=== Data ===
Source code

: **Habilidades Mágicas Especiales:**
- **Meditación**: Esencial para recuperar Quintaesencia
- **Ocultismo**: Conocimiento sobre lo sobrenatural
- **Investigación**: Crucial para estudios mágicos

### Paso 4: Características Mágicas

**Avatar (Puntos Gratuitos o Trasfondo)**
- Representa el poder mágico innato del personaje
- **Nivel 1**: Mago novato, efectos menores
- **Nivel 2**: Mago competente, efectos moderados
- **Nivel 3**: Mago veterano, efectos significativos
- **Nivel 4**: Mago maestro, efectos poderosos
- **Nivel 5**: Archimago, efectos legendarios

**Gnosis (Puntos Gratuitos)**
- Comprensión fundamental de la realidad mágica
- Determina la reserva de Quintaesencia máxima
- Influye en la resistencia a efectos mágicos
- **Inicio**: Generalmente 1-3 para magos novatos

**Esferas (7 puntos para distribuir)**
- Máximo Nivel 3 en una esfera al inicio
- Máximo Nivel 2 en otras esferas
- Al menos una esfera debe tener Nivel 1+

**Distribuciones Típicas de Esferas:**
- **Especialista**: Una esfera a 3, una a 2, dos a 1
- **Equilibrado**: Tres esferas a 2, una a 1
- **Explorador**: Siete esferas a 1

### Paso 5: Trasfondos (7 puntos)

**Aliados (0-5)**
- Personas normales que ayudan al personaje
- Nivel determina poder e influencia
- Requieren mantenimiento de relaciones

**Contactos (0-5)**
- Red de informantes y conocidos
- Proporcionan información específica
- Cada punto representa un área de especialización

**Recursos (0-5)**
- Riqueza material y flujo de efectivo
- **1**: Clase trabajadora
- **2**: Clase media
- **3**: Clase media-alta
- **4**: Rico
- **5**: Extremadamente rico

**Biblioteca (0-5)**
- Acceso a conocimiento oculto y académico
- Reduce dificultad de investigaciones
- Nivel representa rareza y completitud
===
=== Data ===
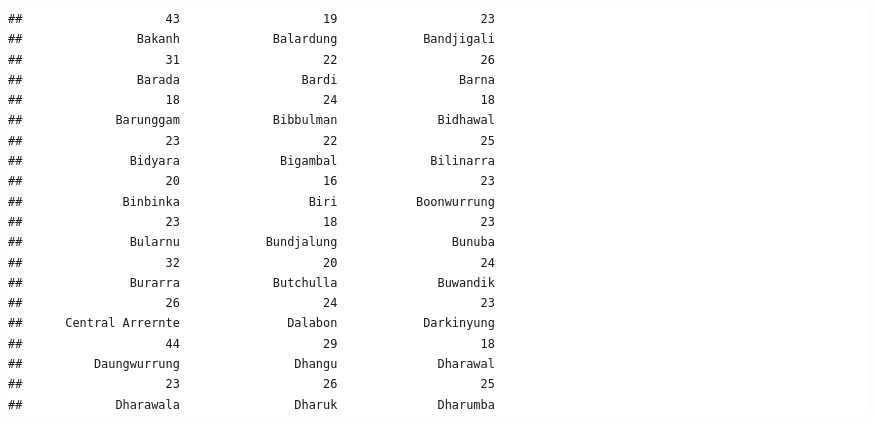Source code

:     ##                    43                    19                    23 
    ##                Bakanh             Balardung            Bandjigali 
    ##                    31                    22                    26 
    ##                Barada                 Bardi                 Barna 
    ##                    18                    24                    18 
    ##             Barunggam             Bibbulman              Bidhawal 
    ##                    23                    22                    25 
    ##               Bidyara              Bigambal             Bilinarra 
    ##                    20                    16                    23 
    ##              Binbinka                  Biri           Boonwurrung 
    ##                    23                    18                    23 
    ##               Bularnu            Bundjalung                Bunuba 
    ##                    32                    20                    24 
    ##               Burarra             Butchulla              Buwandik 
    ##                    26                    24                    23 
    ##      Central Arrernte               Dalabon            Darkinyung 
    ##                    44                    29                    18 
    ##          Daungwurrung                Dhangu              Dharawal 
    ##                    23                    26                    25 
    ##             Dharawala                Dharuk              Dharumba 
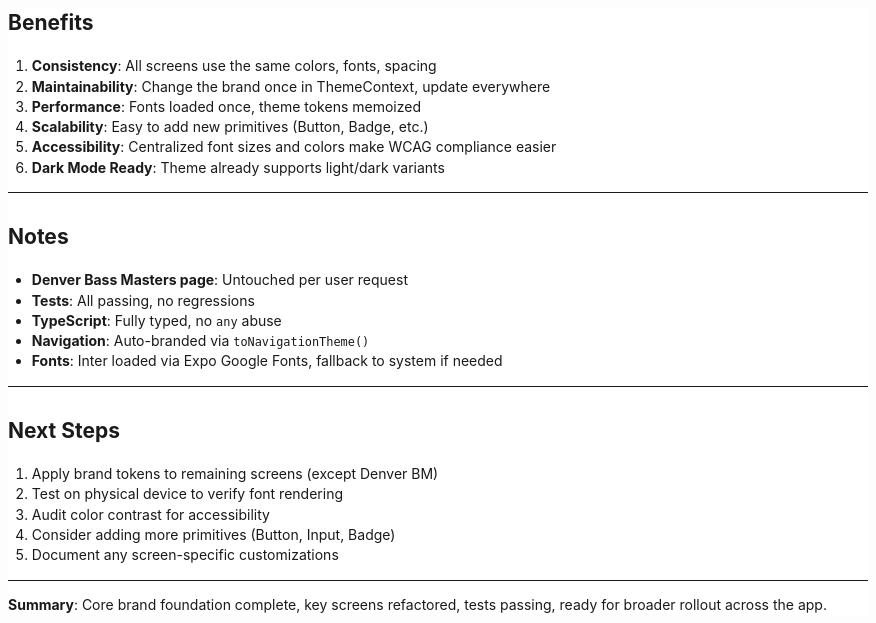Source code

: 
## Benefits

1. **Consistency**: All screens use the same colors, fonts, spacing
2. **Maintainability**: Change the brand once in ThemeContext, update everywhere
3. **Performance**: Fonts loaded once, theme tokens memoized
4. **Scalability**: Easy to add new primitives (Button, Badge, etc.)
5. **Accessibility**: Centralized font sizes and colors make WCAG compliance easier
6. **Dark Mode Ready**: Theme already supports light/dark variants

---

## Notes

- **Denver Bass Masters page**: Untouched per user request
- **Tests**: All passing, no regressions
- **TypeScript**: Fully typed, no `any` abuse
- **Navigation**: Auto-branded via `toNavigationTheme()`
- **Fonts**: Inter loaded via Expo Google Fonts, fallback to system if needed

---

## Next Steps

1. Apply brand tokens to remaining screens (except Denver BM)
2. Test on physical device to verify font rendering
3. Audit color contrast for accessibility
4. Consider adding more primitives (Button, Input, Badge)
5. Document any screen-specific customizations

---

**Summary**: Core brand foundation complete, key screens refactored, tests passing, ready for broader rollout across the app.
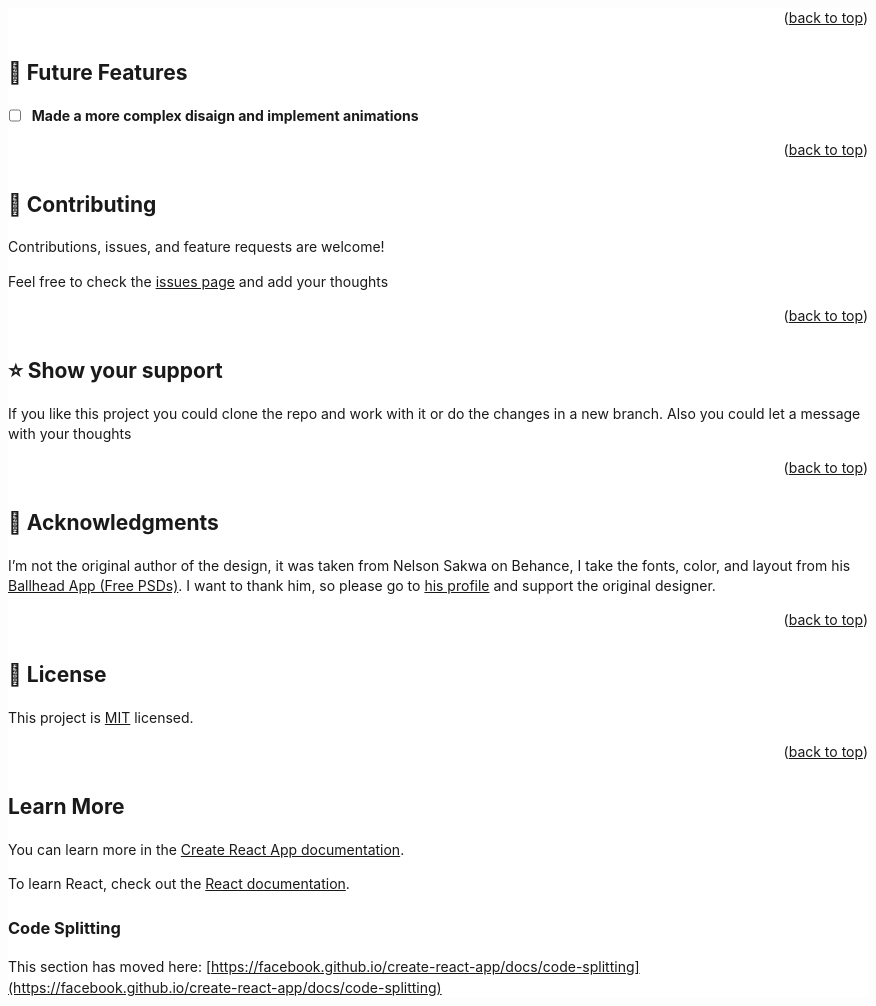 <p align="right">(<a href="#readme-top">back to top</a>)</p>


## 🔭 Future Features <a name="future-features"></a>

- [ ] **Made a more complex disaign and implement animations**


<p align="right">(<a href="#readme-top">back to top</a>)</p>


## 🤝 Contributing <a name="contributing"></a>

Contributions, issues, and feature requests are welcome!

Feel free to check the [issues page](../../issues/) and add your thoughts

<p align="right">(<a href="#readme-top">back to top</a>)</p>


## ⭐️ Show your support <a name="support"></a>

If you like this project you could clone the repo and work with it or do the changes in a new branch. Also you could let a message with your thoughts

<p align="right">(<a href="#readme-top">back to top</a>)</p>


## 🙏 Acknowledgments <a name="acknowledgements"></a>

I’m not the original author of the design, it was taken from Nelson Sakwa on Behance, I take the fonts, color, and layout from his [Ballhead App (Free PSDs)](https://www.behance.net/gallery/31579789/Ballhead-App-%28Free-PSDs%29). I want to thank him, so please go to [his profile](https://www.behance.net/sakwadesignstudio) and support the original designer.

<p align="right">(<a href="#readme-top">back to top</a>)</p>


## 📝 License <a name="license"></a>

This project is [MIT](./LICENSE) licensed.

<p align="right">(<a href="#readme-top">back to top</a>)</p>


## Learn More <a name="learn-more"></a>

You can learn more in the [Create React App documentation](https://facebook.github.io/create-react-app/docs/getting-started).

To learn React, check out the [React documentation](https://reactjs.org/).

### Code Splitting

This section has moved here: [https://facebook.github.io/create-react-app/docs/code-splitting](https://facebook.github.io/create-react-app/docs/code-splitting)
===
§ **Work instructions**
Above is a listing; print exactly its lines from the one with "Contributions, issues, and" through the one with "## 🙏 Acknowledgments", and no other lines.

§ **Response area**
Contributions, issues, and feature requests are welcome!

Feel free to check the [issues page](../../issues/) and add your thoughts

<p align="right">(<a href="#readme-top">back to top</a>)</p>


## ⭐️ Show your support <a name="support"></a>

If you like this project you could clone the repo and work with it or do the changes in a new branch. Also you could let a message with your thoughts

<p align="right">(<a href="#readme-top">back to top</a>)</p>


## 🙏 Acknowledgments <a name="acknowledgements"></a>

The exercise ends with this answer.